> **Exercise directions**: Using the records below, repeat exactly the lines from the one holding "Mừng lễ Thánh" through the one holding "Joseph Nguyễn văn Thảo", both ends included, and no others.

> **Excerpts from a dataset**:

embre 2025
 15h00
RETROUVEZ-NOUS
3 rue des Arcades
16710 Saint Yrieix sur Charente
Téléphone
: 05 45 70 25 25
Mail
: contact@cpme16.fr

==

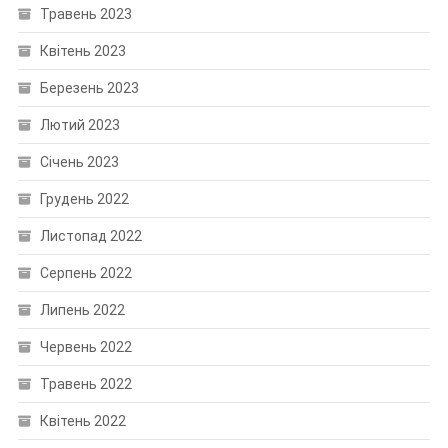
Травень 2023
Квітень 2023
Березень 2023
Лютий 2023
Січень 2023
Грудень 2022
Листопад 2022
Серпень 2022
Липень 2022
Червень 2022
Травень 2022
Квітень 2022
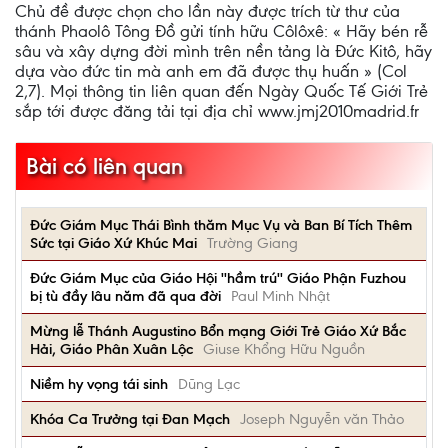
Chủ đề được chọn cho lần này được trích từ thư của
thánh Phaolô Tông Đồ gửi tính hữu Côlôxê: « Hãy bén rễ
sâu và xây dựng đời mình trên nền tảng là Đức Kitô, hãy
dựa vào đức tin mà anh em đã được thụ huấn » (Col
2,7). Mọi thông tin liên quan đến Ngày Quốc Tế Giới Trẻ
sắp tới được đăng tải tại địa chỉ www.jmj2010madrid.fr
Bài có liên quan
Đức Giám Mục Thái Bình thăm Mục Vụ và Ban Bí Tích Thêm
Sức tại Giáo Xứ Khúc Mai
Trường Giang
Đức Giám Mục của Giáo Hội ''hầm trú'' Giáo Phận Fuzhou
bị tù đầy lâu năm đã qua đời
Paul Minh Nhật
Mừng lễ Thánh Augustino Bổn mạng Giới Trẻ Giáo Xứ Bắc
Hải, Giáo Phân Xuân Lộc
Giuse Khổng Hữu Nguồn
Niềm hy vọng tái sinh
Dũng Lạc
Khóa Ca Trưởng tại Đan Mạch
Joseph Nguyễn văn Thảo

> **Solution to the problem**:
Mừng lễ Thánh Augustino Bổn mạng Giới Trẻ Giáo Xứ Bắc
Hải, Giáo Phân Xuân Lộc
Giuse Khổng Hữu Nguồn
Niềm hy vọng tái sinh
Dũng Lạc
Khóa Ca Trưởng tại Đan Mạch
Joseph Nguyễn văn Thảo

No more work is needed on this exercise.